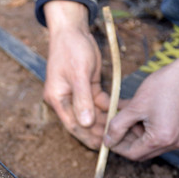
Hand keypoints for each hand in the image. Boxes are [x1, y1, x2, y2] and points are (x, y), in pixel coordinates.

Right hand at [43, 1, 109, 148]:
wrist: (73, 30)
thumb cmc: (72, 49)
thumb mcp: (78, 74)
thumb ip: (82, 99)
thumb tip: (84, 123)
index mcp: (57, 98)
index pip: (72, 124)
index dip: (85, 136)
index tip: (99, 147)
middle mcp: (65, 98)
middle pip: (82, 121)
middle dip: (97, 130)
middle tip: (114, 141)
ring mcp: (76, 93)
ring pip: (91, 113)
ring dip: (104, 119)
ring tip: (121, 128)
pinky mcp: (87, 86)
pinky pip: (97, 101)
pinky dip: (107, 106)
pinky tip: (119, 111)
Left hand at [104, 48, 178, 160]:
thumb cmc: (165, 86)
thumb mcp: (135, 106)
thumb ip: (118, 125)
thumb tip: (107, 141)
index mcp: (161, 139)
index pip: (132, 154)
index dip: (116, 146)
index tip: (106, 135)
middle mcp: (172, 143)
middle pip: (141, 152)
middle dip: (125, 140)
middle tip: (115, 124)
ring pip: (149, 144)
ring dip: (134, 132)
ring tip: (126, 115)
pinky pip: (158, 136)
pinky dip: (146, 128)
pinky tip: (137, 113)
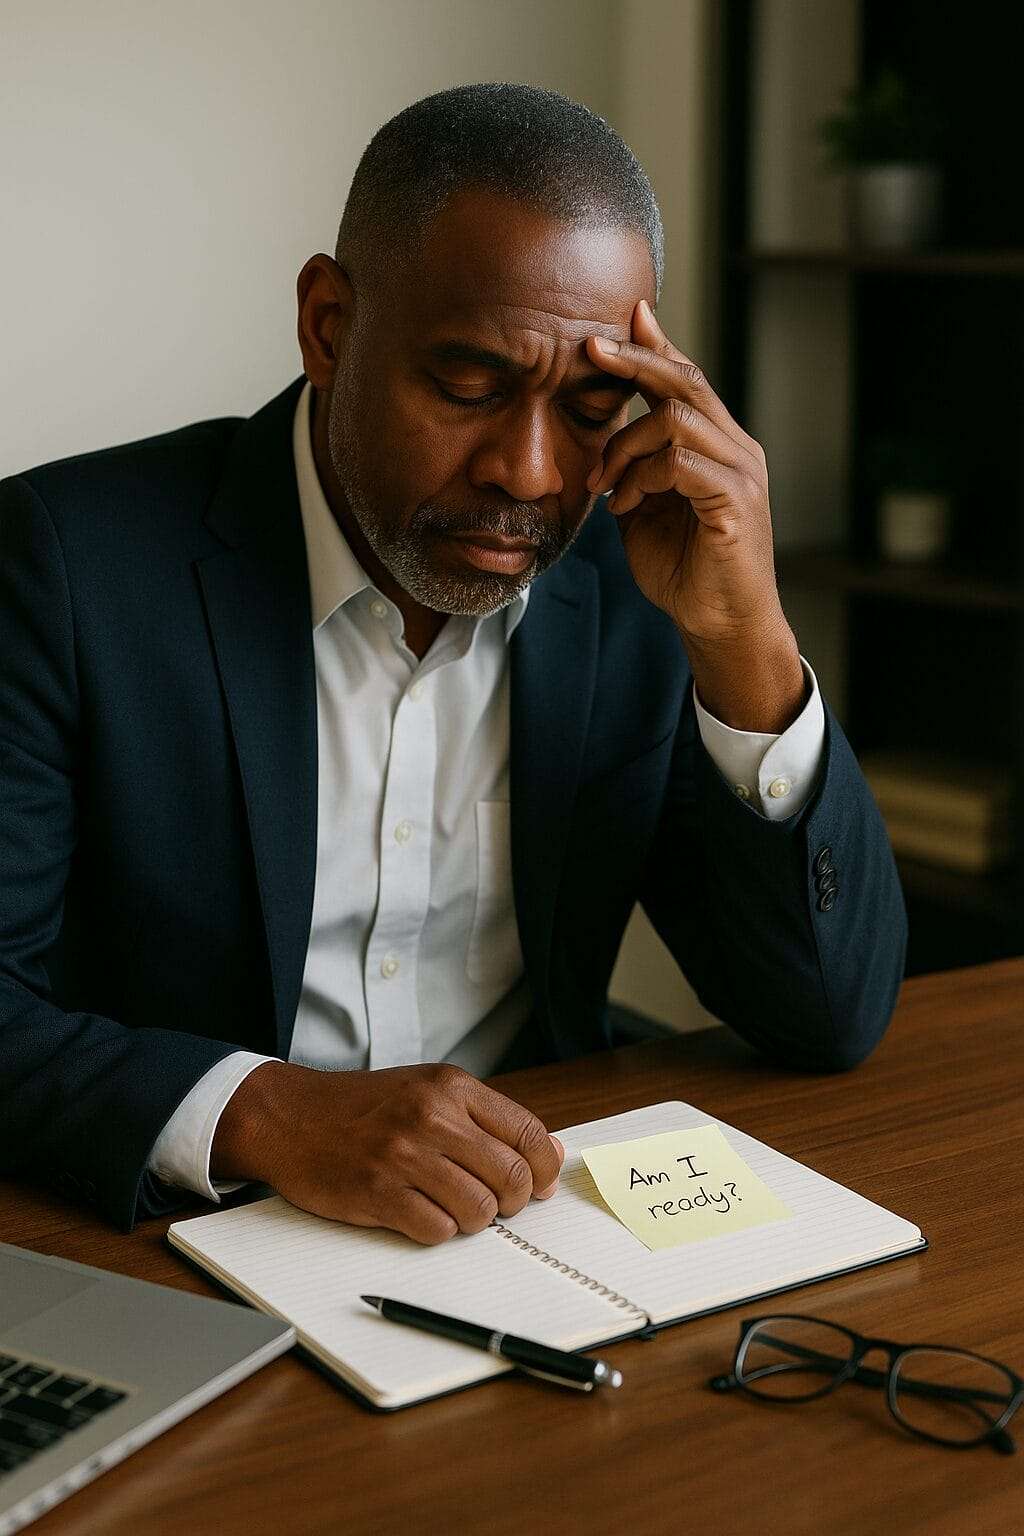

(What this task involves)
Print all entries exactly. The images do not belong in the copy.

(Task result)
Hand keypoints for each hand in the image. Boxes are [x1, y1, x2, y2] and points are (x, y), in pixel coordinates.

Right hand at [43, 1, 109, 148]:
wrist: (73, 30)
thumb cmc: (72, 49)
thumb mcp: (78, 74)
thumb ip: (82, 99)
thumb tip: (84, 123)
index mcp: (57, 98)
index pip: (72, 124)
index dip: (85, 136)
index tip: (99, 147)
middle mcp: (65, 98)
middle pip: (82, 121)
middle dip: (97, 130)
middle tip: (114, 141)
ring mcp: (76, 93)
ring pip: (91, 113)
ring dip: (104, 119)
ring tip: (121, 128)
pinky mcp: (87, 86)
pinky pip: (97, 101)
pinky dip: (107, 106)
pinky tip: (119, 111)
Left hand at [104, 48, 178, 160]:
thumb cmc: (165, 86)
thumb mcp: (135, 106)
thumb ip: (118, 125)
thumb tip: (107, 141)
index mcp: (161, 139)
index pip: (132, 154)
index dip: (116, 146)
index tip: (106, 135)
middle mcp: (172, 143)
middle pip: (141, 152)
middle dip: (125, 140)
middle tip: (115, 124)
ring pip: (149, 144)
ring dip: (134, 132)
ring tip: (126, 115)
pinky pip: (158, 136)
pinky dip: (146, 128)
pinky tip: (137, 113)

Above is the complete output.